The Atlantic Online is doing a lot of interesting writing about writing. Here’s another article from them about creativity, and how it happens. The gist is some people are better wired for creativity than others, but without formative experiences, that creativity isn’t triggered.
In a lot of ways, theories about magic systems in fantasy seem to echo how we think about creativity. In some stories (my favorites), anybody can do magic if they try hard enough. Some have more natural talent, others have more immediate incentive, and still others put in the hours and hours to make it work. A mediocre magician who practices can defeat a natural genius who has no training. The average witch out in the hedges can do more useful magic when her neighbors are dying from something mysterious than the fancy, powerful wizard at court who is only called upon to entertain the nobles.
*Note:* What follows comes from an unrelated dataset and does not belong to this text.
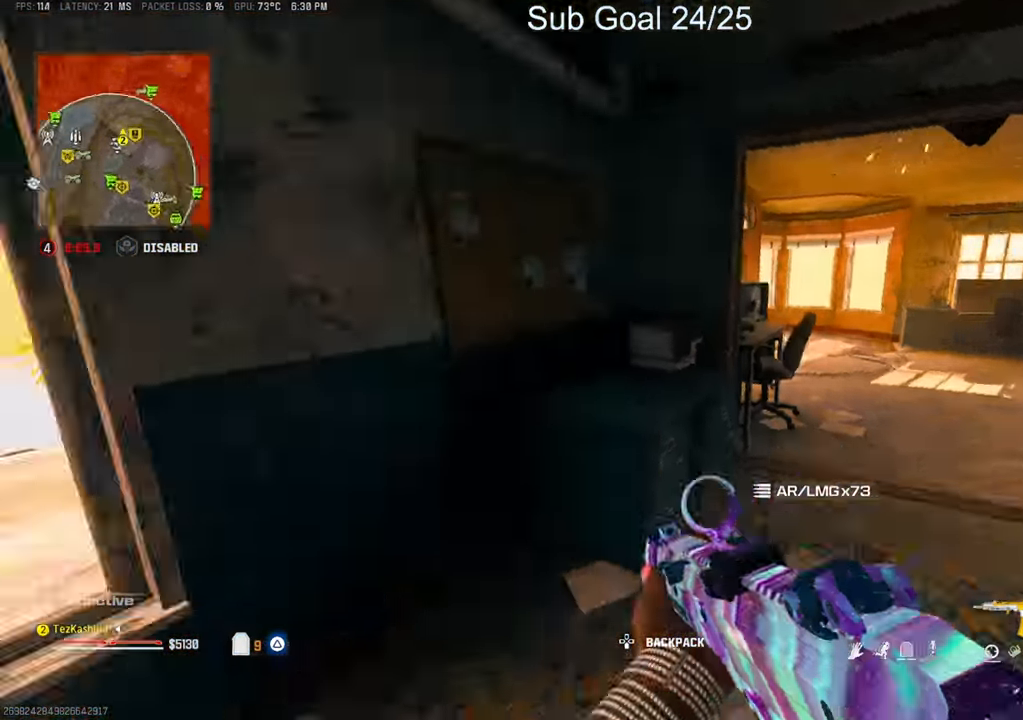
{"buttons": [], "left_stick": "up", "right_stick": "center", "events": [[33, "left_stick", "left"], [83, "right_stick", "center"], [150, "left_stick", "up"], [217, "L2", "down"], [333, "L2", "up"], [417, "left_stick", "center"], [433, "right_stick", "down"], [483, "left_stick", "up"], [483, "right_stick", "center"]]}
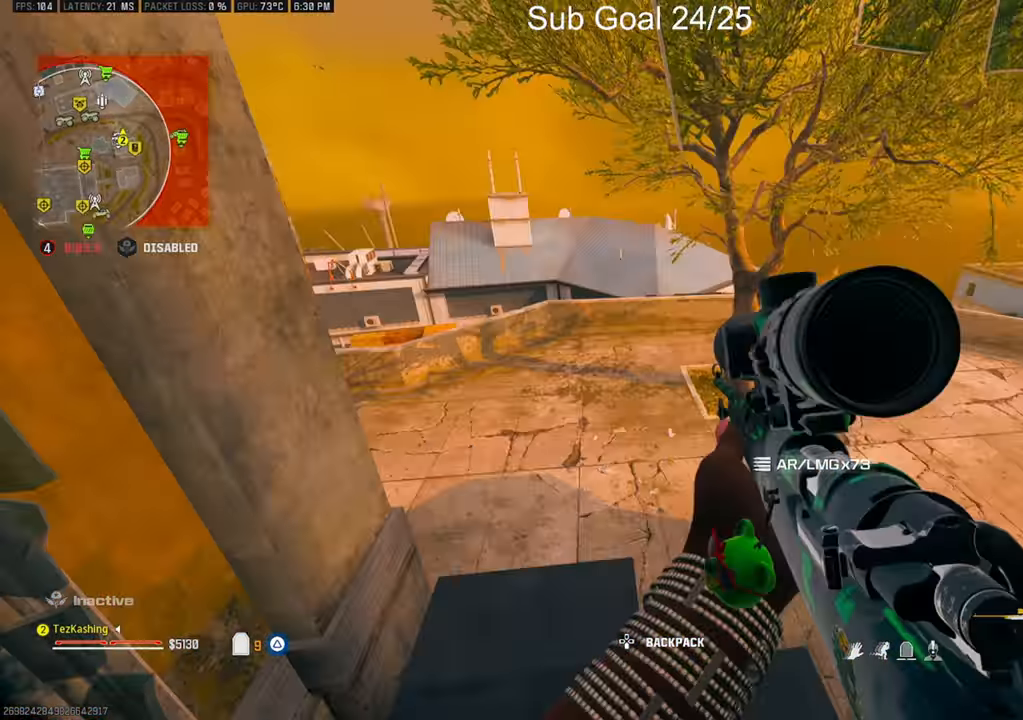
{"buttons": [], "left_stick": "center", "right_stick": "center", "events": [[383, "left_stick", "center"]]}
I’d like to think writing is the same way. Sure, talent counts for something. But it doesn’t count for everything or even most. It needs an environment that produces the details for a story, and it needs the courage and stamina to keep trying, keep writing.
Mary Wollstonecraft Shelley, the writer of Frankenstein, kept on writing, even after her famous debut novel, Frankenstein. Although we don’t hear much about her later novels today, as a page over at Brandeis says, “By 1851, the year of her death, she had established a reputation as a prominent author independent of her famous husband, Percy Bysshe Shelley.”
Where does most of your creativity come from?